→ **Fragmento fuente**

☆ ☆ ☆ ☆ ☆ ☆ ☆

“En este momento, en algún lugar, alguna madre puede estar criando en el colecho a tu futura nuera”, me dice mi hermana, ya ni recuerdo a cuento de qué, en una de esas largas conversaciones por chat que tenemos en la que empezamos en un tema y derivamos en cualquier otro. “Sacá cuentas: una nena de dos años que, en unos 25 o 30, se estará casando con mi sobrino”.
Me río porque ella bromea siempre sobre las mujeres de las que se enamorará y a quienes ella intentará espantar, cosa que a mí me divierte porque en mi fantasía imagino una relación maravillosa con la persona con quien mi hijo decida compartir su vida.
Pero su reflexión me hizo pensar en si las formas de crianza que llevamos adelante con nuestros hijos influyen determinantemente en cómo ellos formarán su propia familia. O, mejor dicho, en si repetirán nuestros modelos o los rechazarán de plano. Entonces, pienso, si llego a tener nietos, ¿en qué cama irán a dormir?

☆ ☆ ☆ ☆ ☆ ☆ ☆

→ **Material presentado**
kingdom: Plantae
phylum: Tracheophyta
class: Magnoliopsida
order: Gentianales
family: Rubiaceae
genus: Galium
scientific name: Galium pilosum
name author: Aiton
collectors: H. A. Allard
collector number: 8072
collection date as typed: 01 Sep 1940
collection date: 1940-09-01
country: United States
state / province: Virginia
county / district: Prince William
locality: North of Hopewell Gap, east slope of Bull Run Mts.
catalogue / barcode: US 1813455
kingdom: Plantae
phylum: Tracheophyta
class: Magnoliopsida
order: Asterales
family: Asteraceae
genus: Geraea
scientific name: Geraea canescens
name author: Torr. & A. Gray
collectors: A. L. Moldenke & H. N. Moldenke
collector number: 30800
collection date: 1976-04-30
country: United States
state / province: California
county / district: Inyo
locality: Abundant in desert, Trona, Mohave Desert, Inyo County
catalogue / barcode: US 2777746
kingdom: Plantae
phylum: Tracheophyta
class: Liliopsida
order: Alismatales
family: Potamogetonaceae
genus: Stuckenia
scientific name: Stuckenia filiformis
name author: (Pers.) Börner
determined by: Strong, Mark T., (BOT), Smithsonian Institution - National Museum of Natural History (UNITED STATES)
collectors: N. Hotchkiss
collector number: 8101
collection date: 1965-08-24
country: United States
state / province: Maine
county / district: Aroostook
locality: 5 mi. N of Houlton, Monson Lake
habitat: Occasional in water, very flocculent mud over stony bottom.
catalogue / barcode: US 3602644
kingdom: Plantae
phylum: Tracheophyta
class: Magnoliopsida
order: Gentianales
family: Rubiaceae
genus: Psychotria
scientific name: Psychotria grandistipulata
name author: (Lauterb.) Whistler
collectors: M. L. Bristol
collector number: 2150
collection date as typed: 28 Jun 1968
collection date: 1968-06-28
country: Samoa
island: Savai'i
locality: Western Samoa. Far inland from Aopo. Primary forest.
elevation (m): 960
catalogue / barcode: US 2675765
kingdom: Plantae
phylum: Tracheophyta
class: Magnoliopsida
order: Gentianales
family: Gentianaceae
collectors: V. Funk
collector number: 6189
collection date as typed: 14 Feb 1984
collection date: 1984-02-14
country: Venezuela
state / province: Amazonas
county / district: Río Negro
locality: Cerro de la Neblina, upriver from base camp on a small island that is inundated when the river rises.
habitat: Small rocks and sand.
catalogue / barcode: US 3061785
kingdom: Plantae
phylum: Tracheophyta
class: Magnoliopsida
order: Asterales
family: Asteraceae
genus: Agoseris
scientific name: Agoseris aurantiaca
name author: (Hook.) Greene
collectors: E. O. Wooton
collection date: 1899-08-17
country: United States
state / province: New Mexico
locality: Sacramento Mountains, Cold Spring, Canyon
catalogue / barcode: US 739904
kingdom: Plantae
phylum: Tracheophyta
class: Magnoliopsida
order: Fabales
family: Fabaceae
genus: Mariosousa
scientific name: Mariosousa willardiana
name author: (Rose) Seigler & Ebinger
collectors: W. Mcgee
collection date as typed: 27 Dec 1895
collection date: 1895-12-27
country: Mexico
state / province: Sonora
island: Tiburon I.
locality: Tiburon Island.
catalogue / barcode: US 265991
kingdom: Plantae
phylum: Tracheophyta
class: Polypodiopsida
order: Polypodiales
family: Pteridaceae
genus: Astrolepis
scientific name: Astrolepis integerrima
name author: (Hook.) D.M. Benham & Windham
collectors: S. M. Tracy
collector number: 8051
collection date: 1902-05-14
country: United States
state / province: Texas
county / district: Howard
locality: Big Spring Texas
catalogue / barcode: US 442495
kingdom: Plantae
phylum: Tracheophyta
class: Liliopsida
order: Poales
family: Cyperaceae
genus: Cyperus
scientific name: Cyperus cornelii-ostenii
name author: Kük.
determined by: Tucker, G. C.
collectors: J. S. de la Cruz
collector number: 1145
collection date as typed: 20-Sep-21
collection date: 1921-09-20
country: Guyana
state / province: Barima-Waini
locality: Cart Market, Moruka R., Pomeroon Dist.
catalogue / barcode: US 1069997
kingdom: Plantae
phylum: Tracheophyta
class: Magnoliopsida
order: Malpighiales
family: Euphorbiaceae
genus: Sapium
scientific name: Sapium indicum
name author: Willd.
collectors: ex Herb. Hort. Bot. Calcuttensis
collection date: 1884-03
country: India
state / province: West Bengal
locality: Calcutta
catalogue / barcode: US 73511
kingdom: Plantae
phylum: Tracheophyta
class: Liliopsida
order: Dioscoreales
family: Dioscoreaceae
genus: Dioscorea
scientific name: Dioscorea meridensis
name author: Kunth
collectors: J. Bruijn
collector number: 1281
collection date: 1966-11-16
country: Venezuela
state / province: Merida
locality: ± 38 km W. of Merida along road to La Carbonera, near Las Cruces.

☆ ☆ ☆ ☆ ☆ ☆ ☆

→ **Ejercicio breve**
Determine si cada afirmación concuerda con el fragmento sobre la crianza. Responda sí o no y cite literalmente las palabras decisivas. 1. La hermana plantea que la futura nuera podría tener hoy dos años. 2. La conversación con la hermana se da por teléfono. 3. La hermana imagina una relación maravillosa con la futura pareja del hijo.

→ **Respuesta completa**
1. Sí: «una nena de dos años que, en unos 25 o 30, se estará casando con mi sobrino».
2. No: «largas conversaciones por chat».
3. No: «a quienes ella intentará espantar».